How Does Haven Of Tucson Compare to Other Arizona Nursing Homes?

Compared to the 100 nursing homes in Arizona, HAVEN OF TUCSON's overall rating (3 stars) is below the state average of 3.3, staff turnover (58%) is significantly higher than the state average of 46%, and health inspection rating (3 stars) is at the national benchmark.

What Should Families Ask When Visiting Haven Of Tucson?

Based on this facility's data, families visiting should ask: "How do you ensure continuity of care given staff turnover, and what is your staff retention strategy?" "Can you walk me through typical staffing levels on day, evening, and night shifts?" "Can I visit during a mealtime to observe dining assistance and food quality?" "How do you handle medical emergencies, and what is your hospital transfer rate?" These questions are particularly relevant given the facility's high staff turnover rate and the below-average staffing rating.

Is Haven Of Tucson Safe?

Based on CMS inspection data, HAVEN OF TUCSON has a clean safety record: no substantiated abuse findings (meaning no confirmed cases of resident harm), no Immediate Jeopardy citations (the most serious violation level indicating risk of serious injury or death), and is not on the Special Focus Facility watch list (a federal program monitoring the lowest-performing 1% of nursing homes). The facility has a 3-star overall rating and ranks #100 of 100 nursing homes in Arizona. While no facility is perfect, families should still ask about staff-to-resident ratios and recent inspection results during their visit.

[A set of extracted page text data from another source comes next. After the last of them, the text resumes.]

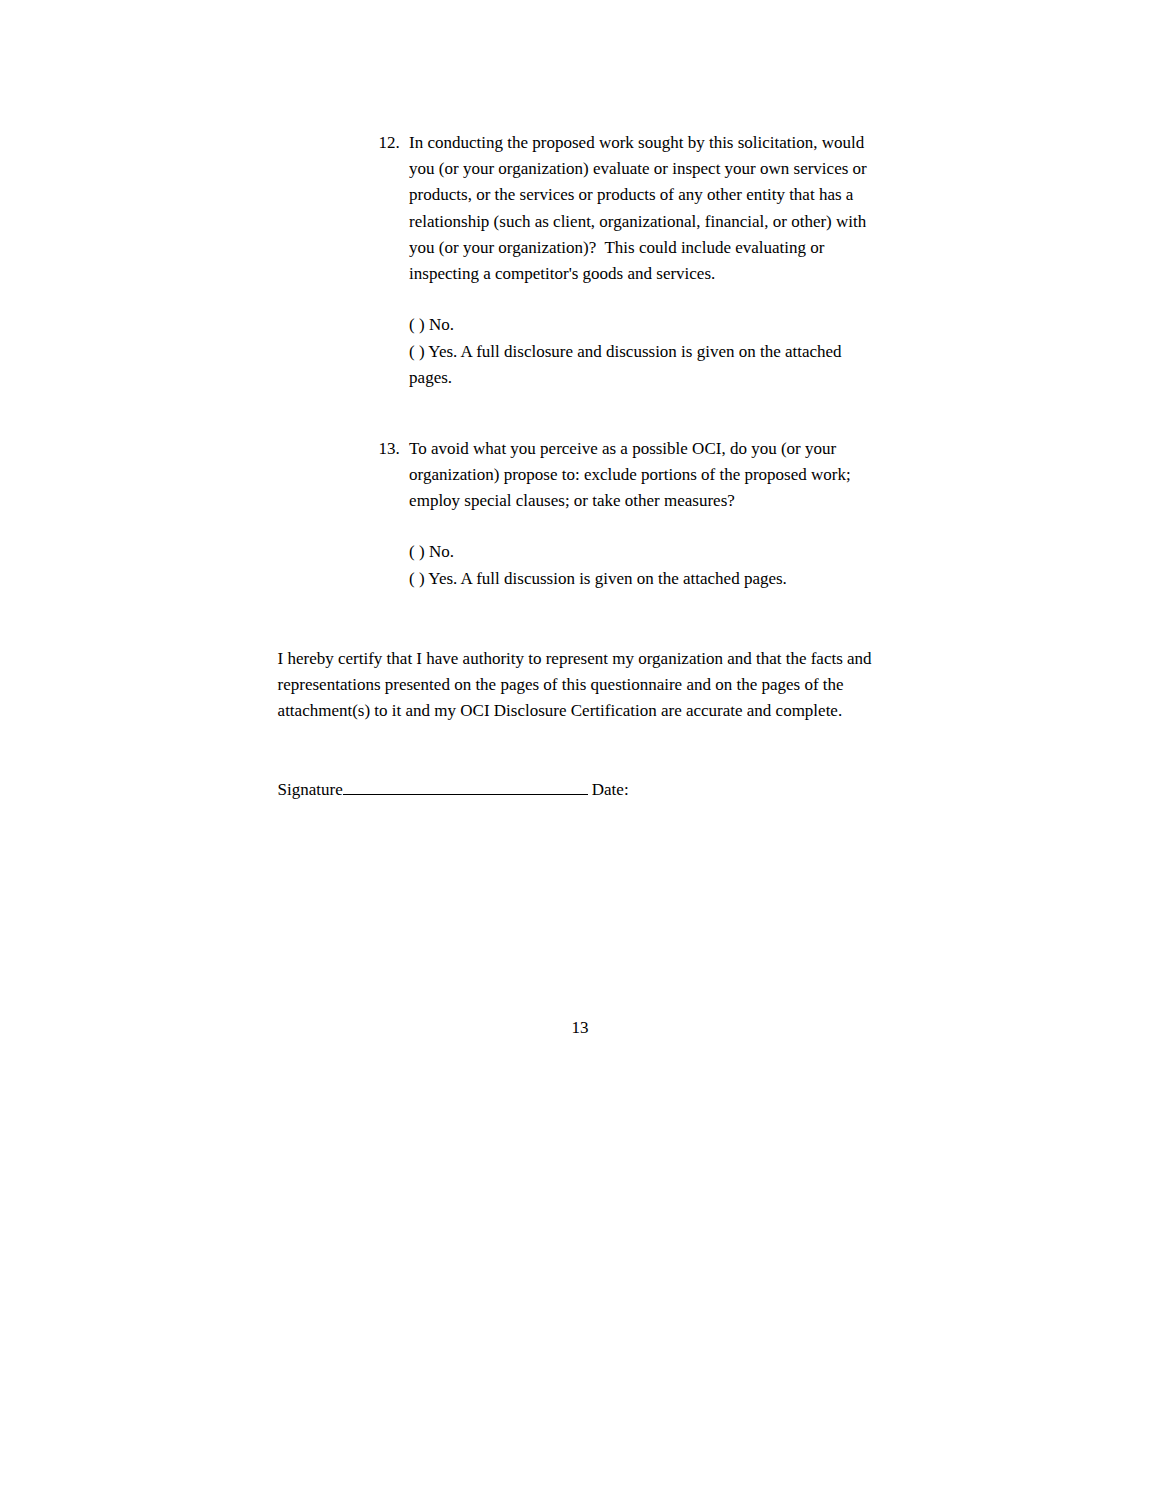12.
In conducting the proposed work sought by this solicitation, would you (or your organization) evaluate or inspect your own services or products, or the services or products of any other entity that has a relationship (such as client, organizational, financial, or other) with you (or your organization)? This could include evaluating or inspecting a competitor's goods and services.
( ) No.
( ) Yes. A full disclosure and discussion is given on the attached pages.
13.
To avoid what you perceive as a possible OCI, do you (or your organization) propose to: exclude portions of the proposed work; employ special clauses; or take other measures?
( ) No.
( ) Yes. A full discussion is given on the attached pages.
I hereby certify that I have authority to represent my organization and that the facts and representations presented on the pages of this questionnaire and on the pages of the attachment(s) to it and my OCI Disclosure Certification are accurate and complete.
Signature Date:
13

Do Nurses at Haven Of Tucson Stick Around?

Staff turnover at HAVEN OF TUCSON is high. At 58%, the facility is 12 percentage points above the Arizona average of 46%. High turnover means new staff may not know residents' individual needs, medications, or preferences. It can also be disorienting for residents, especially those with dementia who rely on familiar faces. Families should ask: What is causing the turnover? What retention programs are in place? How do you ensure care continuity during staff transitions?

Was Haven Of Tucson Ever Fined?

HAVEN OF TUCSON has been fined $7,583 across 1 penalty action. This is below the Arizona average of $33,155. While any fine indicates a compliance issue, fines under $50,000 are relatively common and typically reflect isolated problems that were subsequently corrected. Families should ask what specific issues led to these fines and confirm they've been resolved.

Is Haven Of Tucson on Any Federal Watch List?

HAVEN OF TUCSON is not on any federal watch list. The most significant is the Special Focus Facility (SFF) program, which identifies the bottom 1% of nursing homes nationally based on persistent, serious quality problems. Not being on this list means the facility has avoided the pattern of deficiencies that triggers enhanced federal oversight. This is a positive indicator, though families should still review the facility's inspection history directly.